Na medida em que a realidade se revela e o outro se diferencia de nós mesmos, percebemos que aquele e aquilo que por vezes odiávamos, são também os objetos que nos sustentam e que nos amam. Passamos então a experimentar uma intensa vivência de culpa por agredir e odiar o que descobrimos também amar. Com a culpa aparece o desejo de reparar o dano imaginário causado, tudo envolto em angústia, o motor do desenvolvimento de nossas relações primeiras. Ódio, culpa, amor e reparação, permeando um mundo em parte fantasiado e que progressivamente ganha realidade, formam o alicerce da singularidade de cada um de nós.

Borrões intensos e indiscerníveis, terríveis e amedrontadores, transformam-se em imagens nítidas, do mesmo modo que uma miríade de sons incompreensíveis, em algum momento se constituirá em palavras e linguagem. Longo é o caminho dos primeiros meses de vida, quando se instala na memória, na memória obscura e turva das sensações difusas e confusas, o padrão de referência de todas as experiências por vir. Sem perceber, à ele retornamos sempre que a realidade nos infligir nova ferida narcísica, novo arranhão na onipotência infantil, novas realidades e novos desafios.

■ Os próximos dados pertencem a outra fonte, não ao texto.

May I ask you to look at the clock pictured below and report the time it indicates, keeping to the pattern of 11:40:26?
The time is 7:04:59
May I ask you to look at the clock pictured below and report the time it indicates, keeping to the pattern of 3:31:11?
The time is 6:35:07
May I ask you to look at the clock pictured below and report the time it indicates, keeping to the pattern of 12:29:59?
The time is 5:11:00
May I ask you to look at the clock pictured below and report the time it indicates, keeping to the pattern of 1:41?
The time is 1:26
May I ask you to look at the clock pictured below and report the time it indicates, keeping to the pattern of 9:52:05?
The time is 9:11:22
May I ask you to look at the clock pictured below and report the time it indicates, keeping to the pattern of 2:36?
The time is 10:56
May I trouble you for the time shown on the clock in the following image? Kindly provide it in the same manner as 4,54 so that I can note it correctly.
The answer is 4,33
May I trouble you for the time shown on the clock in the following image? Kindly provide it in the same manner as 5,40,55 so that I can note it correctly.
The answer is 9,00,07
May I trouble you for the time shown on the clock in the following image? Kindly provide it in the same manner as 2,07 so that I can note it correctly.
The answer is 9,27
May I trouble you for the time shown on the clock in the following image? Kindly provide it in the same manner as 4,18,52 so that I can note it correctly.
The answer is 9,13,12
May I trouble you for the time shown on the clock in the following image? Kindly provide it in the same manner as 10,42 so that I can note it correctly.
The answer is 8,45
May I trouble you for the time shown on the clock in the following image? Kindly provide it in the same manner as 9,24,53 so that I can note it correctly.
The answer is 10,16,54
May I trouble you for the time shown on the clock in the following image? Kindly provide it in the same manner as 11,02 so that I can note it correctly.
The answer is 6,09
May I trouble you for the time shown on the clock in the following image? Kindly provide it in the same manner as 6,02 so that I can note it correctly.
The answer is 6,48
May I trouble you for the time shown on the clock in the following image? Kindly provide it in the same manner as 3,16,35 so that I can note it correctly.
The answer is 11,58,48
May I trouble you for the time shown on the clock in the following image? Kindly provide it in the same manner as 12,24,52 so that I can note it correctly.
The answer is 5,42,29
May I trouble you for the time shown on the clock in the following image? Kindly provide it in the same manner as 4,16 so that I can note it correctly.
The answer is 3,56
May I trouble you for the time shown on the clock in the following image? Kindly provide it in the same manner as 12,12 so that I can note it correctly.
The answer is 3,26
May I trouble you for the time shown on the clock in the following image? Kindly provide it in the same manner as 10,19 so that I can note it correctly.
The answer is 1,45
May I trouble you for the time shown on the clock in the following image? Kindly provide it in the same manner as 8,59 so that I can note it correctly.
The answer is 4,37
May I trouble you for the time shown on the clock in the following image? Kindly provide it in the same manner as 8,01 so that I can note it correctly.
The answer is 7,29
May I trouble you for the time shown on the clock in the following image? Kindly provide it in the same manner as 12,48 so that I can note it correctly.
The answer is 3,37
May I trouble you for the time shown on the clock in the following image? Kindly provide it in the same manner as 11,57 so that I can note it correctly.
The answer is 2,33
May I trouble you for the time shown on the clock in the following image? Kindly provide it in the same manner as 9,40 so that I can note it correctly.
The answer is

Aos cinquenta e quatro anos de idade, reflito sobre as minhas próprias feridas narcísicas, as antigas e as recém abertas. Vejo (e sorrio diante da evidência da perda da onipotência imaginada) os incontáveis retornos aos tempos borrados da aurora da minha vida. Sinto novamente o ódio primevo, o desejo de destruir, a descoberta do amor e da culpa, e o desejo de reparar. Sinto uma vez mais a “angústia de quem vive”, e sigo adiante. Percebo que no refazer esses caminhos arcaicos, a dor re-experimentada transforma sem alterar e altera sem transformar: reafirmo minha singularidade em meio à tantas outras singularidades. Descubro e redescubro que viver não é fácil, é apenas possível.